In the 1980s he was ranked high year after year in the 'Top People Poll' the famous International Jazz Forum. After his period as a freelance musician (1963–73) Dudas has been a lecturer (School of Music in Neuss/GER) and also taught from 1975 to 1985 at the Rheinland College of Education. In addition, since 1976, after a spell concentrating on classical music, he was worked with well-known musicians on recordings, radio productions and tours: they include Karl Berger, Gerd Dudek, Albert Mangelsdorff, Tom van der Geld, Charles Tolliver, Howard Johnson, Attila Zoller, Philipp van Endert, Leonard Jones, Theo Jörgensmann, Tommy Vig...

Dudas' career has encompassed works commissioned by the Frankfurt Radio Jazz Group, West German Radio & Television/Cologne, Bavarian Radio Munich, Jazzmeeting Baden-Baden/SWR, and Hungarian Radio/Budapest. For many years he has appeared at major European Festivals, such as in The Hague in the Netherlands, Toulouse in France, East-West-Jazz in Nuremberg, Nickelsdorf Confrontations (A), Kato Days in Berlin, in Leverkusen, in Munster, in Viersen, and also in the USA (Mississippi-Rhiene-Gala/Minneapolis-Saint Paul).
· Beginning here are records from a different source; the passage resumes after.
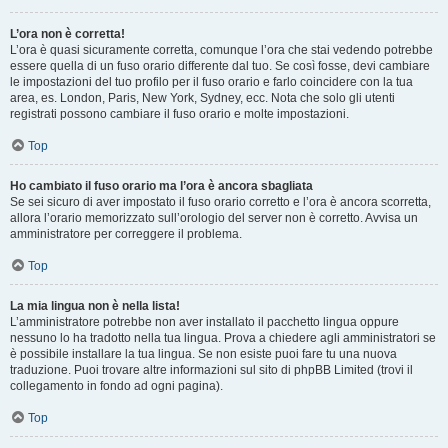
L’ora non è corretta!
L’ora è quasi sicuramente corretta, comunque l’ora che stai vedendo potrebbe
essere quella di un fuso orario differente dal tuo. Se così fosse, devi cambiare
le impostazioni del tuo profilo per il fuso orario e farlo coincidere con la tua
area, es. London, Paris, New York, Sydney, ecc. Nota che solo gli utenti
registrati possono cambiare il fuso orario e molte impostazioni.
Top
Ho cambiato il fuso orario ma l’ora è ancora sbagliata
Se sei sicuro di aver impostato il fuso orario corretto e l’ora è ancora scorretta,
allora l’orario memorizzato sull’orologio del server non è corretto. Avvisa un
amministratore per correggere il problema.
Top
La mia lingua non è nella lista!
L’amministratore potrebbe non aver installato il pacchetto lingua oppure
nessuno lo ha tradotto nella tua lingua. Prova a chiedere agli amministratori se
è possibile installare la tua lingua. Se non esiste puoi fare tu una nuova
traduzione. Puoi trovare altre informazioni sul sito di phpBB Limited (trovi il
collegamento in fondo ad ogni pagina).
Top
Between 1996 and 2006 he was Artistic Director for Concert Series in Neuss/GER. He also written works for clarinet, woodwind chamber music and a Clarinet Method in 2 volumes. He is available on JazzSick Records, Konnex, Double Moon/Challenge, Pannon Jazz/Classic, Edition Musikat.

==Private life==
Lajos Dudas lives in Überlingen/Lake of Constance, South Germany.